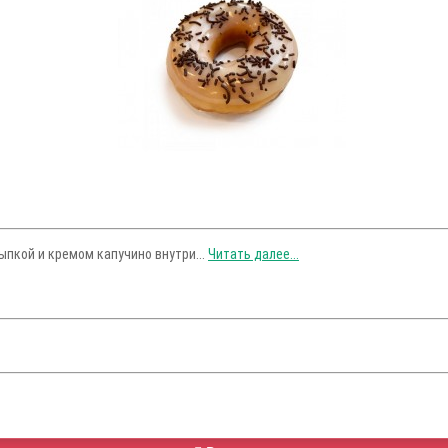
пкой и кремом капучино внутри...
Читать далее...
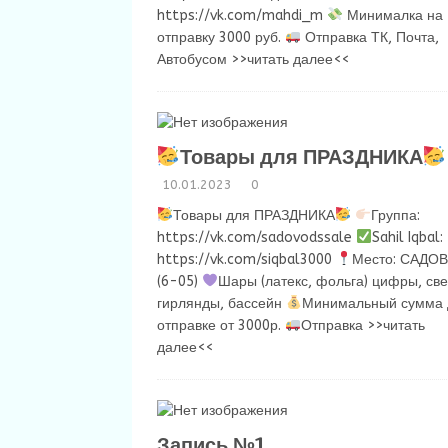
https://vk.com/mahdi_m
Минималка на
отправку 3000 руб.
Отправка ТК, Почта,
Автобусом
>>читать далее<<
Товары для ПРАЗДНИКА
10.01.2023
0
Товары для ПРАЗДНИКА
Группа:
https://vk.com/sadovodssale
Sahil Iqbal:
https://vk.com/siqbal3000
Место: САДО
(6-05)
Шары (латекс, фольга) цифры, све
гирлянды, бассейн
Минимальный сумма 
отправке от 3000р.
Отправка
>>читать
далее<<
Запись №1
━━━━━━━━
# PROMPT:
Convert the text lines in the data above into a Markdown table with the columns Row and Line, numbering each line and skipping any blank lines. Leave the pictures out of your answer.

# EXPECTED ANSWER:
| Row | Line |
|---|---|
| 1 | пкой и кремом капучино внутри... |
| 2 | Читать далее... |
| 3 | https://vk.com/mahdi_m |
| 4 | Минималка на |
| 5 | отправку 3000 руб. |
| 6 | Отправка ТК, Почта, |
| 7 | Автобусом |
| 8 | >>читать далее<< |
| 9 | Товары для ПРАЗДНИКА |
| 10 | 10.01.2023 |
| 11 | 0 |
| 12 | Товары для ПРАЗДНИКА |
| 13 | Группа: |
| 14 | https://vk.com/sadovodssale |
| 15 | Sahil Iqbal: |
| 16 | https://vk.com/siqbal3000 |
| 17 | Место: САДО |
| 18 | (6-05) |
| 19 | Шары (латекс, фольга) цифры, све |
| 20 | гирлянды, бассейн |
| 21 | Минимальный сумма  |
| 22 | отправке от 3000р. |
| 23 | Отправка |
| 24 | >>читать |
| 25 | далее<< |
| 26 | Запись №1 |